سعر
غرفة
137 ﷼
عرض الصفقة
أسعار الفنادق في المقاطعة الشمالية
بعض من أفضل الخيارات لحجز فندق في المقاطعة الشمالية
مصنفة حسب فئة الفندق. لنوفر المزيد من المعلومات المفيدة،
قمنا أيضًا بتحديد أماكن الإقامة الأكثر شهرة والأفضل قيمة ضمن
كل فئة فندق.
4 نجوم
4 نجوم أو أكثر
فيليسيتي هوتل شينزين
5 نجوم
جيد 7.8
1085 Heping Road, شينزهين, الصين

:::

### Exercise directions:
Duplicate every line of the rows above word for word, keeping the original order and line breaks.

### Exercise output:
سعر
غرفة
137 ﷼
عرض الصفقة
أسعار الفنادق في المقاطعة الشمالية
بعض من أفضل الخيارات لحجز فندق في المقاطعة الشمالية
مصنفة حسب فئة الفندق. لنوفر المزيد من المعلومات المفيدة،
قمنا أيضًا بتحديد أماكن الإقامة الأكثر شهرة والأفضل قيمة ضمن
كل فئة فندق.
4 نجوم
4 نجوم أو أكثر
فيليسيتي هوتل شينزين
5 نجوم
جيد 7.8
1085 Heping Road, شينزهين, الصين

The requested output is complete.